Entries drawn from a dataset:
..............................

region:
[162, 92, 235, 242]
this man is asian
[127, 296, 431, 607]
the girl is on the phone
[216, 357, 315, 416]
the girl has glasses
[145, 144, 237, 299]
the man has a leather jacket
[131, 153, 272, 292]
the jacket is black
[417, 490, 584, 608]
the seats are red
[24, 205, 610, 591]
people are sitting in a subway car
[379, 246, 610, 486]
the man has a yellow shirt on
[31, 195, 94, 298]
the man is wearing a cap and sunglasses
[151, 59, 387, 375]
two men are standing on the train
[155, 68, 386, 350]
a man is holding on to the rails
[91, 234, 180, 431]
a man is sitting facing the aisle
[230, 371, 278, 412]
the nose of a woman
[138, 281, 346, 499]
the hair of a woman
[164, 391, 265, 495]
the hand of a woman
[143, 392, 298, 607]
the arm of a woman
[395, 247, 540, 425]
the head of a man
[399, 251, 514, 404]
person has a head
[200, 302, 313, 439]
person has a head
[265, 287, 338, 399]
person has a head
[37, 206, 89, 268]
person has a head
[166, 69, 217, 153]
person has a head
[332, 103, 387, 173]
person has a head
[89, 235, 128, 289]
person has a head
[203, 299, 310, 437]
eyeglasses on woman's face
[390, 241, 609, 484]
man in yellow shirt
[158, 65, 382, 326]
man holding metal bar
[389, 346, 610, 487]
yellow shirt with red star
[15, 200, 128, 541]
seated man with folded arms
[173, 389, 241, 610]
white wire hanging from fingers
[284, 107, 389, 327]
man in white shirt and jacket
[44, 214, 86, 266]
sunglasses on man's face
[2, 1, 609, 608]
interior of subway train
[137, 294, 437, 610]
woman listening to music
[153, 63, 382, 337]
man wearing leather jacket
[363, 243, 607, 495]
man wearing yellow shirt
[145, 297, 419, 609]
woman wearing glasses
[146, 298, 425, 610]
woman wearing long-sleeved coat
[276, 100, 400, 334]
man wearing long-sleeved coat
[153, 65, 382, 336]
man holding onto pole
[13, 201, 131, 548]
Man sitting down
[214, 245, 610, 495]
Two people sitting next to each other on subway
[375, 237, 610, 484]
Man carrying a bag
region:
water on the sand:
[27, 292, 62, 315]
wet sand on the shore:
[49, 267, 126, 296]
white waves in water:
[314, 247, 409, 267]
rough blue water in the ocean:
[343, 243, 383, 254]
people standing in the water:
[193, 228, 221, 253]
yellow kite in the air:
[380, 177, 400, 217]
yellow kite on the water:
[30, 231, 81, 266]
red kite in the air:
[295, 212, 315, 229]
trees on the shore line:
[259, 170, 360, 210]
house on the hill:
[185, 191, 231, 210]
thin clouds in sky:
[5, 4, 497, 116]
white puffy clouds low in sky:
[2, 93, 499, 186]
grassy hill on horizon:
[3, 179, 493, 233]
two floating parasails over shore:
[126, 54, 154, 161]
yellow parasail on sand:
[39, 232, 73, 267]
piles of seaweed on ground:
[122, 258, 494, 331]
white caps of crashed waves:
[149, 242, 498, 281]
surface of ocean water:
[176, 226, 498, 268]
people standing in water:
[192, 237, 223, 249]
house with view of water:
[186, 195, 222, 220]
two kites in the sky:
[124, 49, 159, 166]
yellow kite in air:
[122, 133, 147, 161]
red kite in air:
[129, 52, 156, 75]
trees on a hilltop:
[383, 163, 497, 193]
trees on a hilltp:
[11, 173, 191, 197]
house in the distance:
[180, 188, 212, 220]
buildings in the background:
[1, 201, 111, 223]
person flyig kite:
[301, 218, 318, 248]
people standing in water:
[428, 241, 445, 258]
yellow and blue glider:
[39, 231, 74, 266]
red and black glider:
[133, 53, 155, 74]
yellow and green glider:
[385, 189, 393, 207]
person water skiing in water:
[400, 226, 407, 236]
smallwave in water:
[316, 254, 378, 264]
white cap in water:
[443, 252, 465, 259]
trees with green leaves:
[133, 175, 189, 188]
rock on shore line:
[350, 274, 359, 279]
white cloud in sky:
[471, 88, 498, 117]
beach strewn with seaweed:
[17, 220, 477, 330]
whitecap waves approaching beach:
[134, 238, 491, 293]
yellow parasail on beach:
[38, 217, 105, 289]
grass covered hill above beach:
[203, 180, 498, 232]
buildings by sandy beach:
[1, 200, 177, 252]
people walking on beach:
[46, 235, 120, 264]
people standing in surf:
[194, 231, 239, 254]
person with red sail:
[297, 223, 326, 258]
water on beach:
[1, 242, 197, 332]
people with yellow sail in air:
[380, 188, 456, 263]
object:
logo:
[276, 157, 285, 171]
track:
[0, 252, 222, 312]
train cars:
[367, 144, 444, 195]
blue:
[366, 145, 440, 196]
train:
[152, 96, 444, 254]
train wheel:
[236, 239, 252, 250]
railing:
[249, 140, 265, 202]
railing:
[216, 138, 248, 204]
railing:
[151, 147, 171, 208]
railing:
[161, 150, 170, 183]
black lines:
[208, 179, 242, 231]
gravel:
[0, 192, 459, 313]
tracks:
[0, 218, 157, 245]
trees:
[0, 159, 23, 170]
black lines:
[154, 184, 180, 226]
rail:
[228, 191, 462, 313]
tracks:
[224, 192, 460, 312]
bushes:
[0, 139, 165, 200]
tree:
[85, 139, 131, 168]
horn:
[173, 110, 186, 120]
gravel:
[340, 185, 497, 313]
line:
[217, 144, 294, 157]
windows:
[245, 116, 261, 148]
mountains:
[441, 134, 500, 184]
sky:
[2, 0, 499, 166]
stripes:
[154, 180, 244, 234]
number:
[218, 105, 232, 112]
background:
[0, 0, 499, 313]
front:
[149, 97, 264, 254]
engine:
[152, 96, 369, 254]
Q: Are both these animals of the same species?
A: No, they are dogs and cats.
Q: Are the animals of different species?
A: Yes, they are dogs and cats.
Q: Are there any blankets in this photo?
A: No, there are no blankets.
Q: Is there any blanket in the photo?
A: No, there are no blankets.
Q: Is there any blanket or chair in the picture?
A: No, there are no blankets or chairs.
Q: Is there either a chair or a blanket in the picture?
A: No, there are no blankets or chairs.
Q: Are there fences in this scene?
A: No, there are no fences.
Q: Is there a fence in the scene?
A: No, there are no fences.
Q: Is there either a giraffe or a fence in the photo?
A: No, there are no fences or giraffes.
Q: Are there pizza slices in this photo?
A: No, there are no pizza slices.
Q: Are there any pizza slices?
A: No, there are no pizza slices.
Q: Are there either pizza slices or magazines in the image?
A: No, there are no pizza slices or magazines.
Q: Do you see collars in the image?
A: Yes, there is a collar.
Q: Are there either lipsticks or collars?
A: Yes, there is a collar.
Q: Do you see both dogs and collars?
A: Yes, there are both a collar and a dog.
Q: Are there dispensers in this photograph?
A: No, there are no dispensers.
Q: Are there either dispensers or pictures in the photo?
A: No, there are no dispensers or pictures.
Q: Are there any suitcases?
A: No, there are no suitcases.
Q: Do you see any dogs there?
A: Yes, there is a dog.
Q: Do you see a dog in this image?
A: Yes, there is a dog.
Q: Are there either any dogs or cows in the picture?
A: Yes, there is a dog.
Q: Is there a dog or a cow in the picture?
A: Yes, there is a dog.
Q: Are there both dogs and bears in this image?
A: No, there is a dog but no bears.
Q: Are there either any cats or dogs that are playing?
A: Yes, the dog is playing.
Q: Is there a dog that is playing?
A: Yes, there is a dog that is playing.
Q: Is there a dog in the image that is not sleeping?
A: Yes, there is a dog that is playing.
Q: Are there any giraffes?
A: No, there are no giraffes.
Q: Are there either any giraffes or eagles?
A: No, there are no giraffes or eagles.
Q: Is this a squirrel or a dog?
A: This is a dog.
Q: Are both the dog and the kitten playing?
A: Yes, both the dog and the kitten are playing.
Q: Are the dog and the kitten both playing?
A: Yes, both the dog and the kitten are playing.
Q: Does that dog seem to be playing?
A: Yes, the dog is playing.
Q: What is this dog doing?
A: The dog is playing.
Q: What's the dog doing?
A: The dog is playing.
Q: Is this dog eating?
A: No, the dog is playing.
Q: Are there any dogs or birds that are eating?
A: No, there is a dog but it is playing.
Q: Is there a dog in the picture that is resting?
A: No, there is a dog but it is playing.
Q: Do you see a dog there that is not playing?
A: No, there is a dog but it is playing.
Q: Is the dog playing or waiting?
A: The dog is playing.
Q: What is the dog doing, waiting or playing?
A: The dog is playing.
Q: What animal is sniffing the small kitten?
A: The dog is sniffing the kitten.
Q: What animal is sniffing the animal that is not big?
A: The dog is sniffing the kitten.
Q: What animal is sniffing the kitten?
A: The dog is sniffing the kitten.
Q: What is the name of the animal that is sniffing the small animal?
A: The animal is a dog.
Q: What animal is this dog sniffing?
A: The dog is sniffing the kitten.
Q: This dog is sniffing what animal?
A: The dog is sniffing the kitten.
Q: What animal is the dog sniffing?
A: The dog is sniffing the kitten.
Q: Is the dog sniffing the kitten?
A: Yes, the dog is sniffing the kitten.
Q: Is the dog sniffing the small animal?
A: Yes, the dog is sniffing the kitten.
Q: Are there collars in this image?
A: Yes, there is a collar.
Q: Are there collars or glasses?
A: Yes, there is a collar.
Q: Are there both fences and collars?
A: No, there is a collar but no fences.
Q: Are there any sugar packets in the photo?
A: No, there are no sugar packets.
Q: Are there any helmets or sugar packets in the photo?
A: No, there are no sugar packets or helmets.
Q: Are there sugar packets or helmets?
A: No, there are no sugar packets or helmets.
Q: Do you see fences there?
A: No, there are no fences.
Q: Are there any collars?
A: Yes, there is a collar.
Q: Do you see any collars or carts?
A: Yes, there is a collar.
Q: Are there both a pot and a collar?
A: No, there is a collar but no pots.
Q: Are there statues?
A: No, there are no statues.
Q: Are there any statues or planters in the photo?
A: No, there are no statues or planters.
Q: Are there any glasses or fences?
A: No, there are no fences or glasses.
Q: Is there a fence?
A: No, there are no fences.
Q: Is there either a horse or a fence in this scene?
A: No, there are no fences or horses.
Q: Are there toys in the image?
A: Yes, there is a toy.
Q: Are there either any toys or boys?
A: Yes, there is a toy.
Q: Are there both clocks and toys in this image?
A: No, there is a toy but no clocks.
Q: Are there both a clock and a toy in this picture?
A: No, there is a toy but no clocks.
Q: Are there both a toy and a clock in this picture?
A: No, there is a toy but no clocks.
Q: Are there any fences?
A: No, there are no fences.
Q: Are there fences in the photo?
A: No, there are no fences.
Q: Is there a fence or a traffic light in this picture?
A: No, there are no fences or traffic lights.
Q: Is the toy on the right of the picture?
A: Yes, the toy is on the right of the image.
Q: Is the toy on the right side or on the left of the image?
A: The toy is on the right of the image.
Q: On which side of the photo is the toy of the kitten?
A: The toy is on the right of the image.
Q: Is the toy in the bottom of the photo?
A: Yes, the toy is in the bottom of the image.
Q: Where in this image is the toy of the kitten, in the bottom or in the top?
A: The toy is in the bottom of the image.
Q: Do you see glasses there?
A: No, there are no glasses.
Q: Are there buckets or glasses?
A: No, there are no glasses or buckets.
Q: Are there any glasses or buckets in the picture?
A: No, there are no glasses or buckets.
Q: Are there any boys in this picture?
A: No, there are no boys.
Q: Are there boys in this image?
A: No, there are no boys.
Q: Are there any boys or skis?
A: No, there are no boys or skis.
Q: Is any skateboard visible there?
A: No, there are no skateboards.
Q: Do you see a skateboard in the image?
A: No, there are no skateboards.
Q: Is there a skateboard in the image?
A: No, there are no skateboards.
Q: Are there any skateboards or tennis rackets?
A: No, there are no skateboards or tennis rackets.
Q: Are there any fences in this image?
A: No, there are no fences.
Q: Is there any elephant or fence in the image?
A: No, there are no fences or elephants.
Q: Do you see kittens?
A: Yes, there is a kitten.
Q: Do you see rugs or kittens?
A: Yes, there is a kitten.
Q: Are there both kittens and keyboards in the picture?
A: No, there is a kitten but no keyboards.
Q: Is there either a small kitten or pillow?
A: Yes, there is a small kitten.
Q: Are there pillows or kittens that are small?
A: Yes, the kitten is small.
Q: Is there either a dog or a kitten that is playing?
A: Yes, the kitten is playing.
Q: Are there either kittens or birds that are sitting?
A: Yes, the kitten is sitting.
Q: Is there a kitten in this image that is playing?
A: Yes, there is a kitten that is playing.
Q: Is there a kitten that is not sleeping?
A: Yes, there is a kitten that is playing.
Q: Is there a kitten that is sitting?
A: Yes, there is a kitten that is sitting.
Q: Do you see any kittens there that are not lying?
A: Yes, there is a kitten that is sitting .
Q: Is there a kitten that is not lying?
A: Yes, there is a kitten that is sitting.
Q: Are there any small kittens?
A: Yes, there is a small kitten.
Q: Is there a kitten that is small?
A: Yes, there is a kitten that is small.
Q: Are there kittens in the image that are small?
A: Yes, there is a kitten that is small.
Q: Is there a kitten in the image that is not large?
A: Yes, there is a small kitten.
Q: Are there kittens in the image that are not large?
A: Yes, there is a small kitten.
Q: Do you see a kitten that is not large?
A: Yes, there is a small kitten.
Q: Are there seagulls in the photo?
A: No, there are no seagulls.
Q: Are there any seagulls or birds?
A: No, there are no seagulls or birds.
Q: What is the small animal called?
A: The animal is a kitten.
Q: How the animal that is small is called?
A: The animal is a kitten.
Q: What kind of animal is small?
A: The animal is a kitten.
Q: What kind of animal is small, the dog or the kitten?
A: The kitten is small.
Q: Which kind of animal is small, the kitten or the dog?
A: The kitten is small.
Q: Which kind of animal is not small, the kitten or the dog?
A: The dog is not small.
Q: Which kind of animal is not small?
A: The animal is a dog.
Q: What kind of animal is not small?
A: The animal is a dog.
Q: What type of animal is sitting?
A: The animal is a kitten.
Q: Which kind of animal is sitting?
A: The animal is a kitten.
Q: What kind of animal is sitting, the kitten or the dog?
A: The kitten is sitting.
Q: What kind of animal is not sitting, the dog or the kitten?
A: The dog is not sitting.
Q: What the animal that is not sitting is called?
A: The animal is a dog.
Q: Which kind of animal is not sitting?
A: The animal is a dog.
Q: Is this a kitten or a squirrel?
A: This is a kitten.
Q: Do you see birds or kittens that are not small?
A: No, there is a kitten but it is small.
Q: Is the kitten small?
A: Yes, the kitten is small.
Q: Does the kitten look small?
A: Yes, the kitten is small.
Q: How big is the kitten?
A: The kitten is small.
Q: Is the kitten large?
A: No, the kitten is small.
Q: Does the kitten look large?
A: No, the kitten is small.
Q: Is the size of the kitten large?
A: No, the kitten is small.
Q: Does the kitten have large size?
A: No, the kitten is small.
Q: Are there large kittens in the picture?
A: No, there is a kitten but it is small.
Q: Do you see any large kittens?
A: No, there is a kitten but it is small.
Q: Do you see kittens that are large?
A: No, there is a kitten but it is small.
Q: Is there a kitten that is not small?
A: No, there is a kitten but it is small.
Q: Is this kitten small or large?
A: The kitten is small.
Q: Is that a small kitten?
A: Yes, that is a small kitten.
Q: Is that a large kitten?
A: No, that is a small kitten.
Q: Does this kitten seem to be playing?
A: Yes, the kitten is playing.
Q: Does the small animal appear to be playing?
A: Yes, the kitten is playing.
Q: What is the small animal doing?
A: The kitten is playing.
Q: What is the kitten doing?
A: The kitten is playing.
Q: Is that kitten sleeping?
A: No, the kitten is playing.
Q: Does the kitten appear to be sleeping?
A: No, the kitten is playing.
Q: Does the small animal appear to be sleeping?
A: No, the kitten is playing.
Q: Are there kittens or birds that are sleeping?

..............................

## Work to be completed
Can you convert the lines starting at the one containing "Q: Do you see a kitten that is not large?" and ending at the one containing "A: The dog is not sitting." into a JSON list of strings, one string per line, leaving out blank lines?

## Response
[
  "Q: Do you see a kitten that is not large?",
  "A: Yes, there is a small kitten.",
  "Q: Are there seagulls in the photo?",
  "A: No, there are no seagulls.",
  "Q: Are there any seagulls or birds?",
  "A: No, there are no seagulls or birds.",
  "Q: What is the small animal called?",
  "A: The animal is a kitten.",
  "Q: How the animal that is small is called?",
  "A: The animal is a kitten.",
  "Q: What kind of animal is small?",
  "A: The animal is a kitten.",
  "Q: What kind of animal is small, the dog or the kitten?",
  "A: The kitten is small.",
  "Q: Which kind of animal is small, the kitten or the dog?",
  "A: The kitten is small.",
  "Q: Which kind of animal is not small, the kitten or the dog?",
  "A: The dog is not small.",
  "Q: Which kind of animal is not small?",
  "A: The animal is a dog.",
  "Q: What kind of animal is not small?",
  "A: The animal is a dog.",
  "Q: What type of animal is sitting?",
  "A: The animal is a kitten.",
  "Q: Which kind of animal is sitting?",
  "A: The animal is a kitten.",
  "Q: What kind of animal is sitting, the kitten or the dog?",
  "A: The kitten is sitting.",
  "Q: What kind of animal is not sitting, the dog or the kitten?",
  "A: The dog is not sitting."
]